- **Records provided**
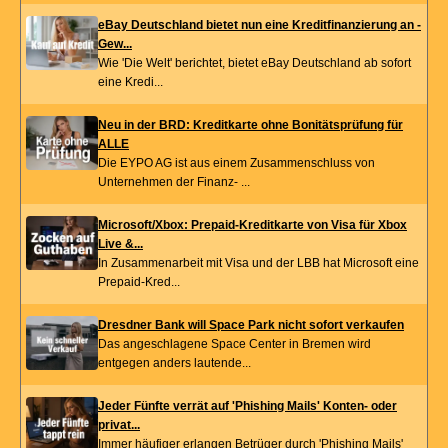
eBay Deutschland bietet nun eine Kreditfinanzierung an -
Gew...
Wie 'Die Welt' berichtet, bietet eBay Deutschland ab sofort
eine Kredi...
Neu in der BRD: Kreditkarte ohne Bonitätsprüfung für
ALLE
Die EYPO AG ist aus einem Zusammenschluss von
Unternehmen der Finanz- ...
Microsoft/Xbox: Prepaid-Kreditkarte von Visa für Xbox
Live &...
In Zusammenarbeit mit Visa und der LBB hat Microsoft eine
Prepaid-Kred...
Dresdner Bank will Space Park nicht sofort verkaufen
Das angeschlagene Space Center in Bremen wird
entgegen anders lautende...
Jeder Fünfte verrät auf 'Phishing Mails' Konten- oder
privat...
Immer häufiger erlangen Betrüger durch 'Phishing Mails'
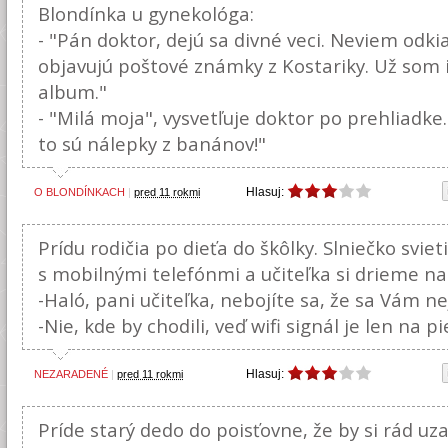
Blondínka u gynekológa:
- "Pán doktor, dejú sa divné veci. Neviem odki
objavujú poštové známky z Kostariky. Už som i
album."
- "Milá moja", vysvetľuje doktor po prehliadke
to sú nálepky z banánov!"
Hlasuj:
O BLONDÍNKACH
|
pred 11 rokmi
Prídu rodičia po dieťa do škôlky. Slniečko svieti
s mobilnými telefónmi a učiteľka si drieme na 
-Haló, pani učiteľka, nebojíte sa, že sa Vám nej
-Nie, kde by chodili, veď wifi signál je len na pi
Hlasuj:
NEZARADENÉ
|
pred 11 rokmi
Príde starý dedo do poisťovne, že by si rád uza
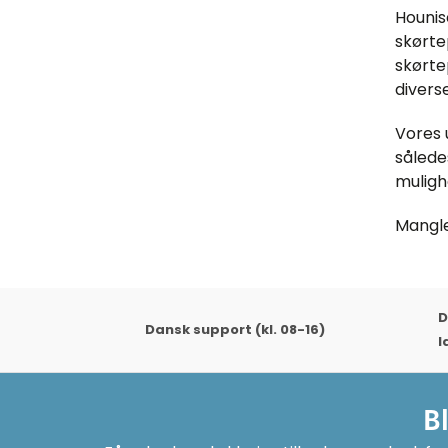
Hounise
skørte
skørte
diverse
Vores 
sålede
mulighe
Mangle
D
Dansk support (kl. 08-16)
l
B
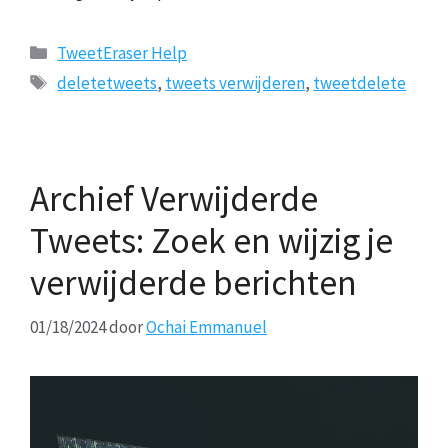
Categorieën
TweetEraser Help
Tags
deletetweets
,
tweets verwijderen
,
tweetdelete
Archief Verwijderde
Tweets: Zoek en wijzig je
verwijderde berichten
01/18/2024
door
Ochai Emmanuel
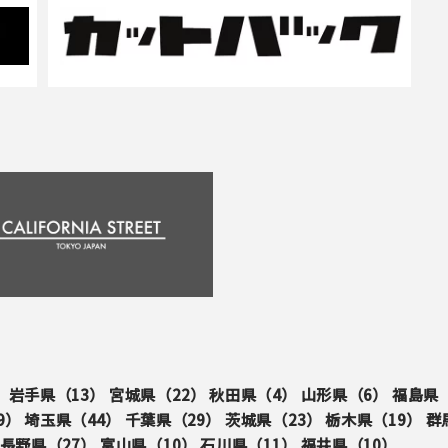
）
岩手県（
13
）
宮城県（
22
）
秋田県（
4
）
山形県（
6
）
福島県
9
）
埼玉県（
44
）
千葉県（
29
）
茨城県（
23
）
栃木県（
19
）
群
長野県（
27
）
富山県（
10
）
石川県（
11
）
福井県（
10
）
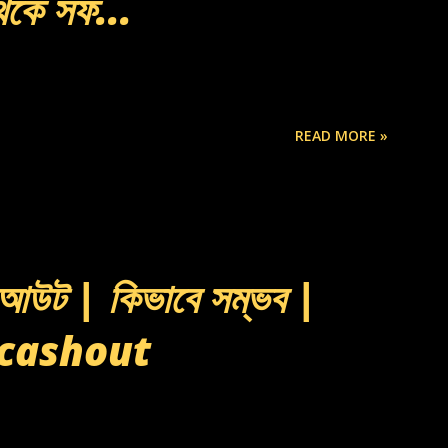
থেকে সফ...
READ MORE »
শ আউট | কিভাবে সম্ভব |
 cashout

- **What the task requires**
In the entries above, how many lines hold the word "eBay"? State the number only.

- **Exercise solution**
2